Data taken from a collection:

==============================

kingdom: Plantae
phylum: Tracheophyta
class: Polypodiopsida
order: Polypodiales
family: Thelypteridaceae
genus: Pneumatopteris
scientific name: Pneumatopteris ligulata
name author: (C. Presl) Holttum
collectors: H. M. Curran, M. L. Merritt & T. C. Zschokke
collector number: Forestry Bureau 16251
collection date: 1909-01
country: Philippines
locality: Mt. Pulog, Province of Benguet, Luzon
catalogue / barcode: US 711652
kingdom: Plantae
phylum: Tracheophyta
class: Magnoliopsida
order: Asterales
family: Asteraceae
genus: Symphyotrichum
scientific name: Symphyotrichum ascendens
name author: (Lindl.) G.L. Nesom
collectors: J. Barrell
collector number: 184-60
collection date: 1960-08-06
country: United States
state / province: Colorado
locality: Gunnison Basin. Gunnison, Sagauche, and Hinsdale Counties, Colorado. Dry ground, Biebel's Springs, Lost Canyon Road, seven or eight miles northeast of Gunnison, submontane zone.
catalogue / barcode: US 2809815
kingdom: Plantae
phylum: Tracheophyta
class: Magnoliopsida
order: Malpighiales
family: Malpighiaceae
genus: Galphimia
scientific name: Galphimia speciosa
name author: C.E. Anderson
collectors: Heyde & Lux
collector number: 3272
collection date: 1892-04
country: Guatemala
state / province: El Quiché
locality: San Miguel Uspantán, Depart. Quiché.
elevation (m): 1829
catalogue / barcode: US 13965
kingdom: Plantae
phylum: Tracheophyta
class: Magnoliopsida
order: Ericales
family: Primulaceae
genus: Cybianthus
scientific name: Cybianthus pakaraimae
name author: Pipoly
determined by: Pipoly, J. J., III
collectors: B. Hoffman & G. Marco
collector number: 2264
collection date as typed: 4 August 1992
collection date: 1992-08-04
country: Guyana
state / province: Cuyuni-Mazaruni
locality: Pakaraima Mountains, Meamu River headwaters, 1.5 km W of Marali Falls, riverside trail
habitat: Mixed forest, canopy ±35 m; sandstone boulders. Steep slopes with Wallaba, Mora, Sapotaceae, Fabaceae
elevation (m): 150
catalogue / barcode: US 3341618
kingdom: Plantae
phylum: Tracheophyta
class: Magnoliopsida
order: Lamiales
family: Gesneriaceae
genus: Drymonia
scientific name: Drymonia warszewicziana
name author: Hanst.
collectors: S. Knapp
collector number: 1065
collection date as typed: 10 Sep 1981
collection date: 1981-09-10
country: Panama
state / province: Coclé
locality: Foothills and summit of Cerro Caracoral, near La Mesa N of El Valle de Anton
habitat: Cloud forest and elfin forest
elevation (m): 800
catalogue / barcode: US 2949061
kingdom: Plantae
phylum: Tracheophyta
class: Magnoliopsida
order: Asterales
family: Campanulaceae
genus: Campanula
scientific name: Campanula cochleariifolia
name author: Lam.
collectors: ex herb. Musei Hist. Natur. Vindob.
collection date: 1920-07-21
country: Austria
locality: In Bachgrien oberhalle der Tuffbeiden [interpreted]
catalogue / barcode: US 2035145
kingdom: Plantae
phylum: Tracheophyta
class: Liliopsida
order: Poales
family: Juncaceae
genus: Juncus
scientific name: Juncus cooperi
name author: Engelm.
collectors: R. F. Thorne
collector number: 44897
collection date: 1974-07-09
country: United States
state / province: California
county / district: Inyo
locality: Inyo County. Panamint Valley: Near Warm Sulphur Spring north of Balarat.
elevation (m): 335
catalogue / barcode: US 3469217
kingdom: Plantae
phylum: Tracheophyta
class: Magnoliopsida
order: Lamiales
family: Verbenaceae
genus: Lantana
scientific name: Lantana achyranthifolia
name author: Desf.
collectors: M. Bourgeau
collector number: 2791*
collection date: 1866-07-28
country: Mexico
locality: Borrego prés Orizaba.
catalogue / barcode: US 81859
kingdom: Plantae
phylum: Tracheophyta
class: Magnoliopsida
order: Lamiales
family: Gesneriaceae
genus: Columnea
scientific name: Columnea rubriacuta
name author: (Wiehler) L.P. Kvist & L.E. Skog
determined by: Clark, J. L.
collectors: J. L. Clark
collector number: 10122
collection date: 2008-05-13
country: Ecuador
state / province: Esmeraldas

==============================

- _What is needed_
Please put the part of the data above that opens with the line containing "collection date: 1909-01" and closes with the line containing "genus: Symphyotrichum", both lines included, into a JSON list of strings with one string per line and no blank lines.

- _Result for this task_
[
  "collection date: 1909-01",
  "country: Philippines",
  "locality: Mt. Pulog, Province of Benguet, Luzon",
  "catalogue / barcode: US 711652",
  "kingdom: Plantae",
  "phylum: Tracheophyta",
  "class: Magnoliopsida",
  "order: Asterales",
  "family: Asteraceae",
  "genus: Symphyotrichum"
]